The expression of α7^GFP reappears as the molar tooth enters the late bell stage (approximately E17.5 to E18.5; Fig. 1E). From this time forward molar ameloblasts express α7^GFP (Figs. 1F,G) until the enamel is deposited and the ameloblasts undergo degeneration (e.g., P12 in Fig. 1H) near the time of first mandibular molar eruption (∼P14; [21]).

The incisor teeth exhibit a similar pattern of α7^GFP expression. As shown in Figure 1I, α7^GFP expression is initiated by pre-ameloblasts of the maxillary incisors starting at E16.5. This begins in the medial aspect relative to the central axis and the expression expands rapidly to include all ameloblasts by E17.5 (not shown). Ameloblasts of the incisors express α7^GFP thereafter (as shown for P1 (Fig. 1J) and P12 when the enamel layer is expanded (Fig. 1K). Closer inspection of the P12 incisor ameloblast (Fig. 1L) reveals cytoplasmic GFP staining in the cytoplasm and the expected exclusion of tauGFP from the nucleus. This pattern of expression and the absence of α7^GFP in odontoblasts is seen when sections are co-stained for the nuclear maturation marker, Cux1 (Fig. 1L).

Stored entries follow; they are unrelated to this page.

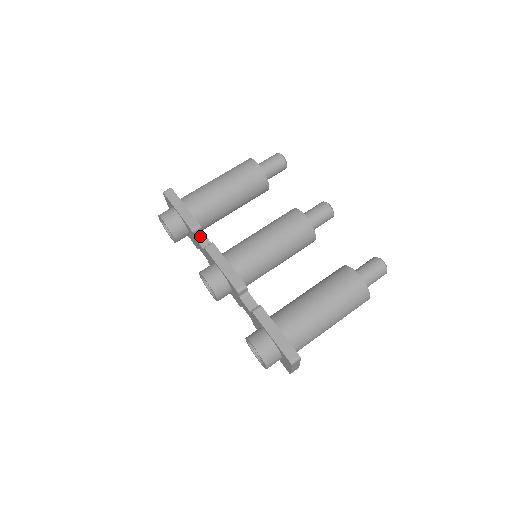
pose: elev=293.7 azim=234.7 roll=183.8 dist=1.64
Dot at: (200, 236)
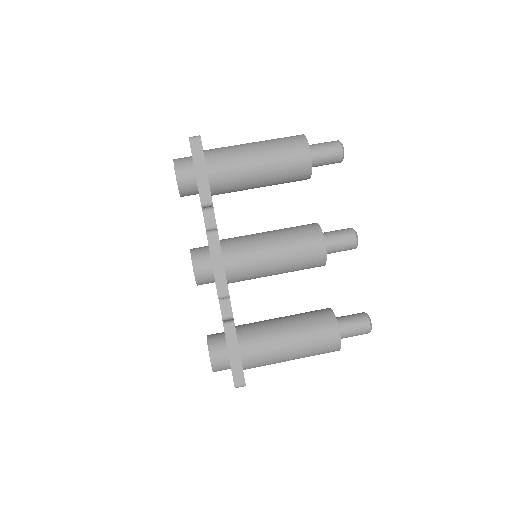
Dot at: (208, 211)
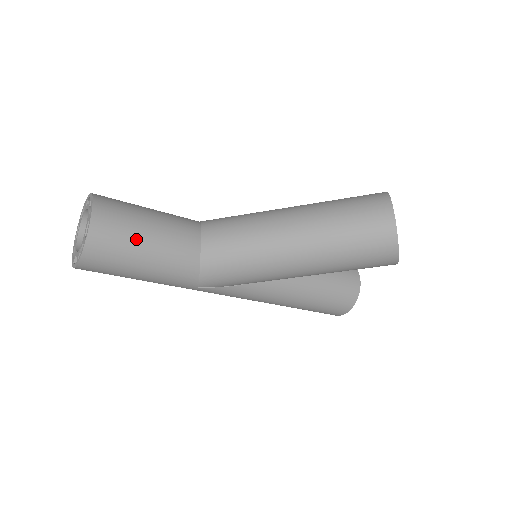
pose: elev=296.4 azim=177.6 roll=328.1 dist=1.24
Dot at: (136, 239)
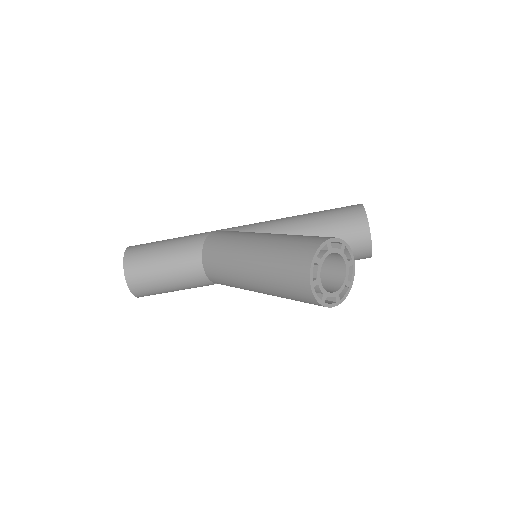
Dot at: (160, 285)
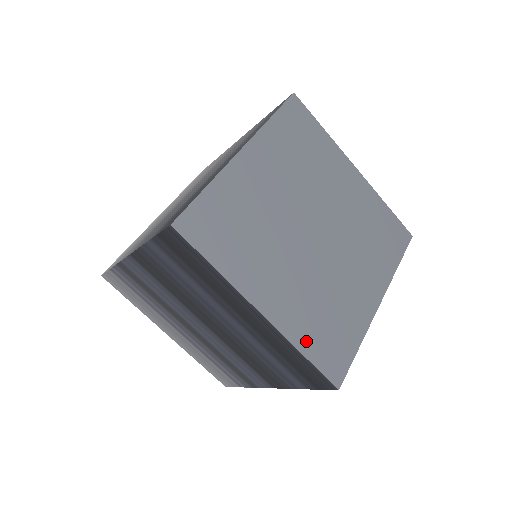
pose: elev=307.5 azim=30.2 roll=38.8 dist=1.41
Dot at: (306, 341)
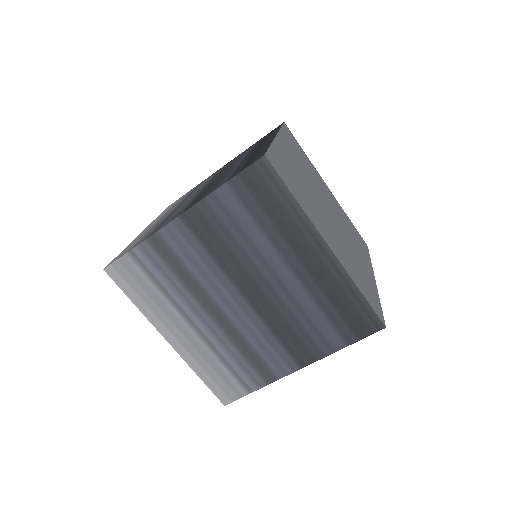
Dot at: (357, 281)
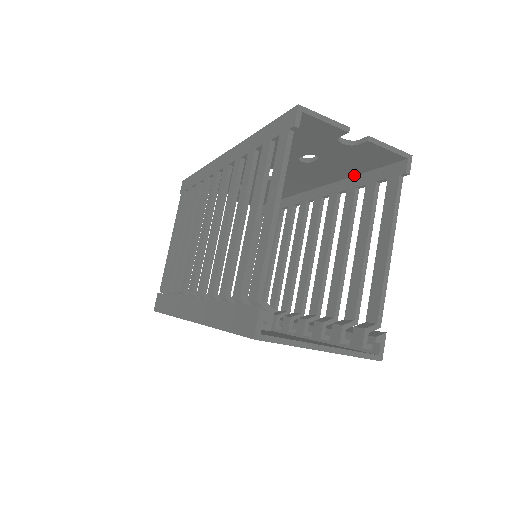
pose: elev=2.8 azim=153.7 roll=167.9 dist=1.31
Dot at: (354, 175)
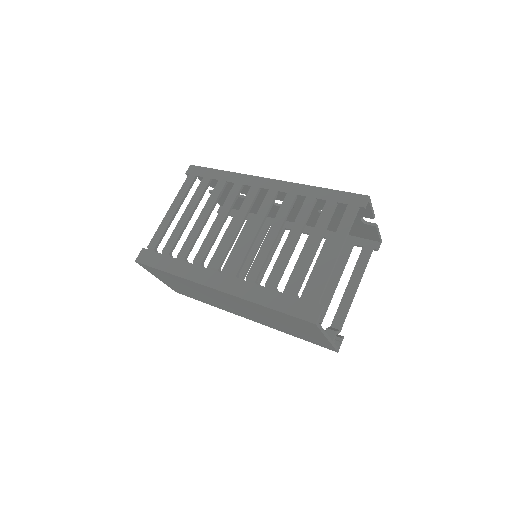
Dot at: (335, 231)
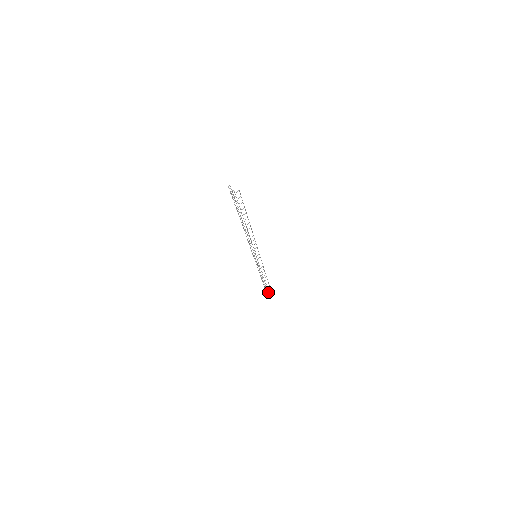
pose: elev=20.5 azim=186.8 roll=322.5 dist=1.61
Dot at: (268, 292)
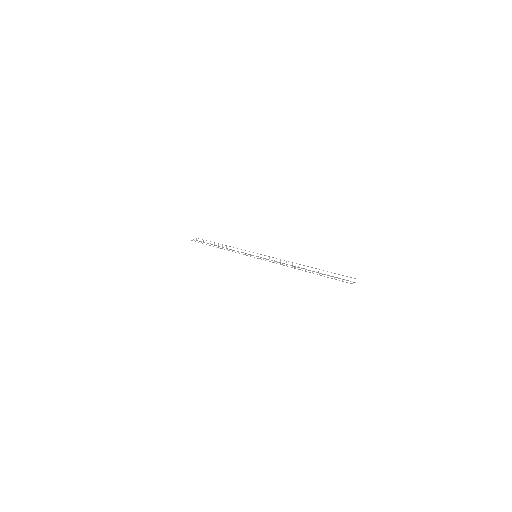
Dot at: occluded
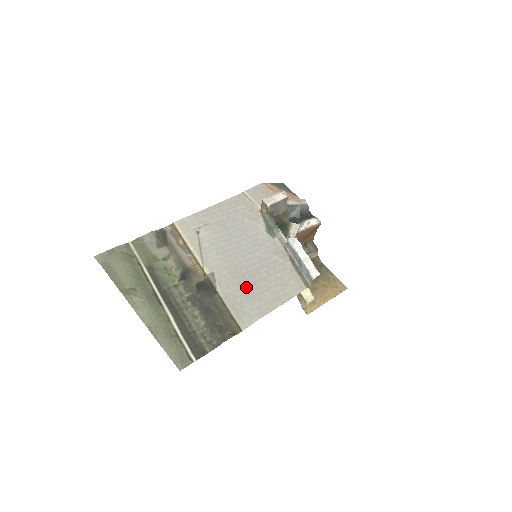
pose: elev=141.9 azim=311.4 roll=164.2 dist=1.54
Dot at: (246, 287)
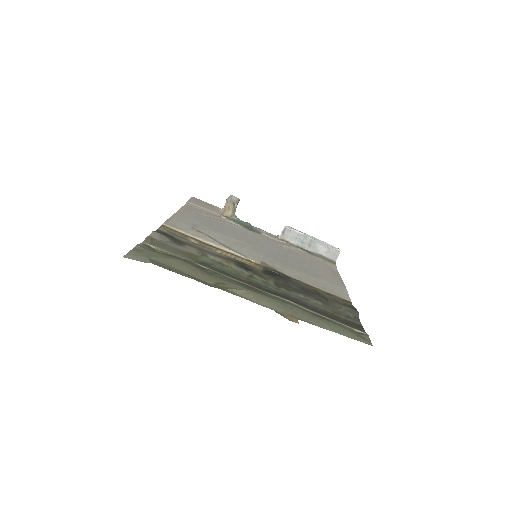
Dot at: (302, 269)
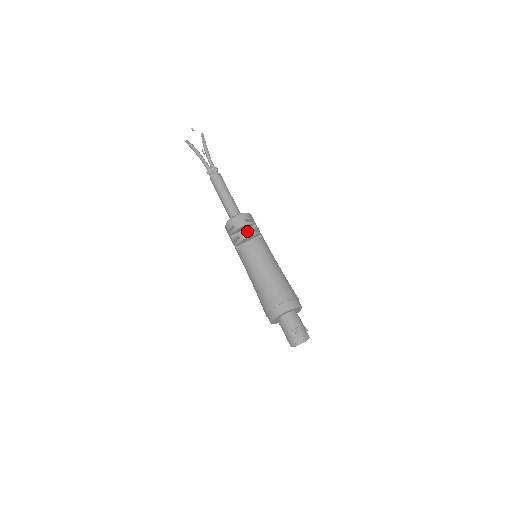
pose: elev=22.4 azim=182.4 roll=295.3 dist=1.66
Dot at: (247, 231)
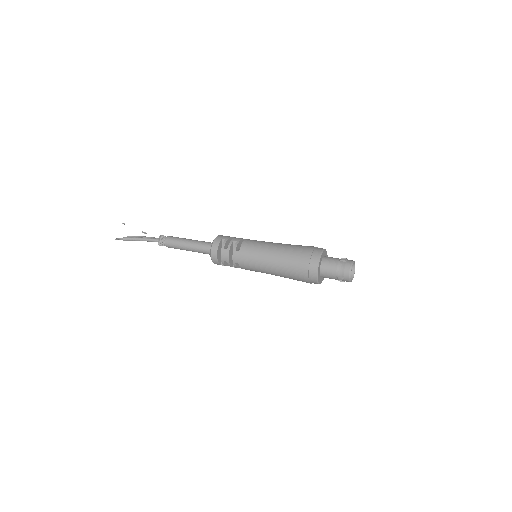
Dot at: (238, 238)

α7^GFP Expression Distinguishes Tooth Innervation During Development

The expression and function of α7 is commonly studied in terms of the nervous system or in peripheral systems where it also contributes to modulating the pro-inflammatory response [1]. While examining the tooth organ development, we also detected α7^GFP in nearby nerve fibers in patterns that closely coincide with previous studies of this process [22]–[24]. The detection of α7^GFP is seen first at E14.5 in the pioneering processes of the molar nerve (Fig. 2A) although occasional fibers at E13.5 are inconsistently detected (not shown). These processes originate as branches from their respective superior or inferior divisions of the trigeminal alveolar nerves (Fig. 2A) and they co-label with nerve growth factor p75 (not shown). Initially the molar nerves extend to the buccal side of the dental mesenchyme (Fig. 2A) but by E15.5 the first bifurcations to the lingual aspect are seen (not shown; [25]). At E16.5 when α7^GFP is essentially absent from the tooth organ (Fig. 1D), the prominent nerve net that surrounds developing molars is detected by α7^GFP immunostaining (Fig. 2B; [26]). The nerve plexus surrounding the tooth diminishes dramatically by birth, but α7^GFP prominently labels the pioneering fibers of the molar nerve that at P4 are seen to enter the tooth at the base of the molar dental papilla (Fig. 2C,D). These single nerve projections penetrate at sites coincident with the location of blood vessels (Fig. 2D; [12], [27], [28]). Thereafter, α7^GFP expression in molar nerves reveals a more extensive pattern as these processes are elaborated and become more widely distributed within the tooth pulp (e.g., P6; Fig. 2E). This extensive elaboration is particularly apparent in the P11–P12 molars (Fig. 2F,G) where an extensive array of molar nerve fibers is identified by α7^GFP that begin as aggregated tracts at the base of the dental papilla and then branch to form an extensive and dense fiber complex in the vicinity of the odontoblasts (Fig. 2F). Some of these fibers enter the odontoblast layer, although they do so sparingly (Fig. 2G; see [29]). The identity of α7^GFP-labeled fibers and greater detail regarding their origin in the trigeminal ganglia is the topic of a future study. What is evident is that expression of α7^GFP by neurons that innervate the tooth is an excellent marker of this aspect of developmental patterning.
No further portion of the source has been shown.